Live Nation share price rises after Ticketmaster hearing

Live Nation investors were either unfazed or unmoved by the Senate Judiciary Committee’s political theatrics on Tuesday (Jan. 24), examining the reasons behind a catastrophic ticket sales to Taylor Swift‘s Eras tour last November held on the company’s Ticketmaster platform. While Live Nation president and chief financial officer Joe Berchtold was grilled by lawmakers on Ticketmaster’s technology and market power focusing on monopolistic behavior, Live Nation’s share price rose as much as 2.3% to $77.71 before closing at $76.67, up 1.4% on the day, about half of the ​​the average daily trading volume.

With the modest gain, Live Nation beat the Dow Jones Industrial Average (+0.3%), the S&P 500 (-0.1%), the Nasdaq composite (-0.3%) and the Russell 2000 (-0.3%). It also outperformed two rivals, MSG Entertainment (+0.6%) and Germany’s CTS Eventim (-1.1%), which were not exposed to congressional questions.

However, congressional oversight was already priced into Live Nation’s stock price to some degree. Live Nation shares fell 7.8% to $66.21 on Nov. 18, 2022, after Sen. Amy Klobucharchairman of the Senate Judiciary Subcommittee on Competition, Antitrust and Consumer Rights, wrote a letter to Ticketmaster about her concerns regarding its “system failures, increasing fees and complaints about behavior that violates the consent decree” under which Ticketmaster and Live Nation operate.

The hearing, titled “That’s the Ticket: Promoting Competition and Protecting Consumers in Live Entertainment,” turned Live Nation and Ticketmaster into punching bags for senators who as a senator.
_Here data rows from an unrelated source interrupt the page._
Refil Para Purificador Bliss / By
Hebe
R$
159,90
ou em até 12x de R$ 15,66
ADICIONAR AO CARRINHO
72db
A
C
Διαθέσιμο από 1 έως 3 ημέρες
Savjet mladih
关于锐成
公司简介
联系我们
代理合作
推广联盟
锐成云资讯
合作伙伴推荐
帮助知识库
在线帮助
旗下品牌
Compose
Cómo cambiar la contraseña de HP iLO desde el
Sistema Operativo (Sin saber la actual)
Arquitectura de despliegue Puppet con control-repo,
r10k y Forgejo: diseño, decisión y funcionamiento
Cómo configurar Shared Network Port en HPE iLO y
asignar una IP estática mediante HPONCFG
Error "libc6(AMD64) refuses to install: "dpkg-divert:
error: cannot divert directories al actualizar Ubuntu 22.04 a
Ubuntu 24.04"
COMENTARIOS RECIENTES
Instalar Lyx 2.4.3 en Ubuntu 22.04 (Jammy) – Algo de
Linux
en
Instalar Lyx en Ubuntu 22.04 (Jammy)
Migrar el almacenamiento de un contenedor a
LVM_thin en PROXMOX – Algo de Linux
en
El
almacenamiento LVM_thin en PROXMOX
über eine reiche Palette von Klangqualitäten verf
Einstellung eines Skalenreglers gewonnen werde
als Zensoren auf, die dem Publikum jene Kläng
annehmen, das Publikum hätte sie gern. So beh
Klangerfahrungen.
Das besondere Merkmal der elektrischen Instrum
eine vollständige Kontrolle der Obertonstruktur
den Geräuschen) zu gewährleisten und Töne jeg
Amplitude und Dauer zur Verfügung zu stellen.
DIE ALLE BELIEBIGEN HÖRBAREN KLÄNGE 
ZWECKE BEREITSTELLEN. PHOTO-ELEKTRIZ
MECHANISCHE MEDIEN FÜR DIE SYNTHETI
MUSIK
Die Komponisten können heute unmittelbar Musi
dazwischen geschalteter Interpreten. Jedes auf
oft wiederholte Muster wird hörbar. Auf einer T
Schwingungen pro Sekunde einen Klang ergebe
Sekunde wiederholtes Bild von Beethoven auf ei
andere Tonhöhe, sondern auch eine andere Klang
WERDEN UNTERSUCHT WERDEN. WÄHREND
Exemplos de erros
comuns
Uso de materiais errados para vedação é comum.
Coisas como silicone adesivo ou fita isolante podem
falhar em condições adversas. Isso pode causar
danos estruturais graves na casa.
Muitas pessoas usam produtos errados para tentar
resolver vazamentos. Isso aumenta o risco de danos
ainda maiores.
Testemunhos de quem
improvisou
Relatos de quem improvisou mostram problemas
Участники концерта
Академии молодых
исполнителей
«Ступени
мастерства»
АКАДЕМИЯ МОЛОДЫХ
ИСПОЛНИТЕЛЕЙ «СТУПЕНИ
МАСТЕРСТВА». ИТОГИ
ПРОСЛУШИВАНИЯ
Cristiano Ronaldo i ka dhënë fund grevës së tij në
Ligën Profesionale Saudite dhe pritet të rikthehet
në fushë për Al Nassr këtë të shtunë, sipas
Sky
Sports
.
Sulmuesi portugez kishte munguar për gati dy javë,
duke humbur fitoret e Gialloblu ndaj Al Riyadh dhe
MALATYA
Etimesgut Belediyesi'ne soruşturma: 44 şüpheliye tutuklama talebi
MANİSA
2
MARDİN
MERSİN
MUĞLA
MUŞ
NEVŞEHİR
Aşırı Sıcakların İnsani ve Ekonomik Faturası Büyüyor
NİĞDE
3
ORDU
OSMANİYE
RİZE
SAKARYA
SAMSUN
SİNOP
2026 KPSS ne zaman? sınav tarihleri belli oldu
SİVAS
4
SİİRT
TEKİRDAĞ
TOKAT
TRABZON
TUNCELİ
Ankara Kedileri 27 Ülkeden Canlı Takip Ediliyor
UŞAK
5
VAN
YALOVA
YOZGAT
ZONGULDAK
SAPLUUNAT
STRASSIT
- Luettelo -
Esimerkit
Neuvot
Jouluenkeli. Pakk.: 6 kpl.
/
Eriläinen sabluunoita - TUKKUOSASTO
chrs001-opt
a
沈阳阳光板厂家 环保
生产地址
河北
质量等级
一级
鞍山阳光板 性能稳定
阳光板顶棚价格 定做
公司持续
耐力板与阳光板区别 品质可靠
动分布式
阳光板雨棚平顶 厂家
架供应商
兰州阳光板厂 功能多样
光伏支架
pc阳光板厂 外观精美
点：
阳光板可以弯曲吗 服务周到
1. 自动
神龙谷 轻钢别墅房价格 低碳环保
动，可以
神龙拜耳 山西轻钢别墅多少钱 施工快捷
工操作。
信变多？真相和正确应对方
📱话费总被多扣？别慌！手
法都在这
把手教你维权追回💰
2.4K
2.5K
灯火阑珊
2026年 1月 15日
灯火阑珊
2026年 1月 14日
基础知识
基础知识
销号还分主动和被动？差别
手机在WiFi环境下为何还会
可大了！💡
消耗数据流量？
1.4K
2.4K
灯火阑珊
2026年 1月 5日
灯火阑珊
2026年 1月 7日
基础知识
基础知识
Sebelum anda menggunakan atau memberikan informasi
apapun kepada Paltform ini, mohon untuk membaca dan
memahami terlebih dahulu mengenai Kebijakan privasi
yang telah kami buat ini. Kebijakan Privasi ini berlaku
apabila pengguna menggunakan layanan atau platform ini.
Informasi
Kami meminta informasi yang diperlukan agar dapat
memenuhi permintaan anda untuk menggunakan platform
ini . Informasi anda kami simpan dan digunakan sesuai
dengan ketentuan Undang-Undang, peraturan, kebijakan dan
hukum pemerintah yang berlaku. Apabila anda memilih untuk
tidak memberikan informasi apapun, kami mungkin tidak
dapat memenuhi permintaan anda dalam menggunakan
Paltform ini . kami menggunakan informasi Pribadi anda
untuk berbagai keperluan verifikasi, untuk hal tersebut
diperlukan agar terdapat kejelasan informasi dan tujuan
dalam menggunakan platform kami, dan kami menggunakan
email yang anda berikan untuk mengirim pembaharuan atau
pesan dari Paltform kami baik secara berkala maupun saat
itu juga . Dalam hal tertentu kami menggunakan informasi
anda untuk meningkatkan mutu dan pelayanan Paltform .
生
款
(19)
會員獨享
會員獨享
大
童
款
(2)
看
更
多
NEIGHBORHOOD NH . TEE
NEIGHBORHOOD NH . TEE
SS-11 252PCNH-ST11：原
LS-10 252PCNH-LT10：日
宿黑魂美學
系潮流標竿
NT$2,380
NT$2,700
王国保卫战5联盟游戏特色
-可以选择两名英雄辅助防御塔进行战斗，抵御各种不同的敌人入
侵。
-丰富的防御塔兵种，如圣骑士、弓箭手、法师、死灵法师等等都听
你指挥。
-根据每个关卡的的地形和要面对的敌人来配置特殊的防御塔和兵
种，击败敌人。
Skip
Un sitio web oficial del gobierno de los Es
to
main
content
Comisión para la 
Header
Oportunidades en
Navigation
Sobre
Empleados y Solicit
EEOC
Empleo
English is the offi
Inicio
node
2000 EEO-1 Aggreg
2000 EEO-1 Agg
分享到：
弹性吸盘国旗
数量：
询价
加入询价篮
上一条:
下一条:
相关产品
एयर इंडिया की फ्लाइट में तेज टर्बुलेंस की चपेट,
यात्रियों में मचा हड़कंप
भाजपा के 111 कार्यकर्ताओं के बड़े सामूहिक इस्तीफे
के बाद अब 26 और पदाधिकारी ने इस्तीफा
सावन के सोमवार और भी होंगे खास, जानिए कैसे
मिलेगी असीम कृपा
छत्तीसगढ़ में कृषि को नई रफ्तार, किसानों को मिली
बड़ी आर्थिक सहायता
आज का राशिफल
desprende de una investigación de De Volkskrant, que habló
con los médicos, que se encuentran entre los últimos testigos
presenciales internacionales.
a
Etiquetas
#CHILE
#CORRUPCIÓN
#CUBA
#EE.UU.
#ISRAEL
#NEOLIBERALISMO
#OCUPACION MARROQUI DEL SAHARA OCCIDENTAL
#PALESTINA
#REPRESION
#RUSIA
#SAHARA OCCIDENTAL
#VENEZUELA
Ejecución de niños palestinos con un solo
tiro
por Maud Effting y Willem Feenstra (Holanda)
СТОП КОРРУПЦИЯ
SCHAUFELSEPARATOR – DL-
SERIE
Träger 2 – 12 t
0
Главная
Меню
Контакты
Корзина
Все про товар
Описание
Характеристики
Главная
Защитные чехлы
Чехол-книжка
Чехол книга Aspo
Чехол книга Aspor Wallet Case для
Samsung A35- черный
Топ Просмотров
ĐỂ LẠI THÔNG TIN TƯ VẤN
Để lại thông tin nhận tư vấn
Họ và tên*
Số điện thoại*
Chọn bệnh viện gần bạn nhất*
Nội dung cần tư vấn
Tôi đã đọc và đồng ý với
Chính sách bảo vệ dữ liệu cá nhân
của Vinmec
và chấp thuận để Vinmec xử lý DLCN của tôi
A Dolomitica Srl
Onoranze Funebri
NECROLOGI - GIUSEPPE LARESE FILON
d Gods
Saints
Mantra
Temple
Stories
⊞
Richard Blumenthal noted, were brought together “in one absolute, unified case.” The lawmakers’ pointed questions and obvious frustration on behalf of their constituents made it clear that Ticketmaster is one of the most loathed companies in the United States. A witness, Kathleen Bradishvp of legal advocacy at the American Antitrust Institute, called Live Nation and Ticketmaster “a very traditional monopoly” with a dominant market position that results in higher fees for consumers and less innovation.

Exactly what comes from the hearing is far less certain. While there may be some appetite among senators to undo the 2010 merger of Live Nation and Ticketmaster or implement some other structural solutions, Sen. Klobuchar said the committee will wait for a report from the Justice Department before moving forward.

Some senators proposed non-legislative measures. Late. Joe Kennedy suggested that the person in charge of ticket sales should be fired. Late. Marsha Blackburn called the bot-related service outages “unbelievable” and told Berchtold that the company “should be able to get some good advice” to better deal with these kinds of problems.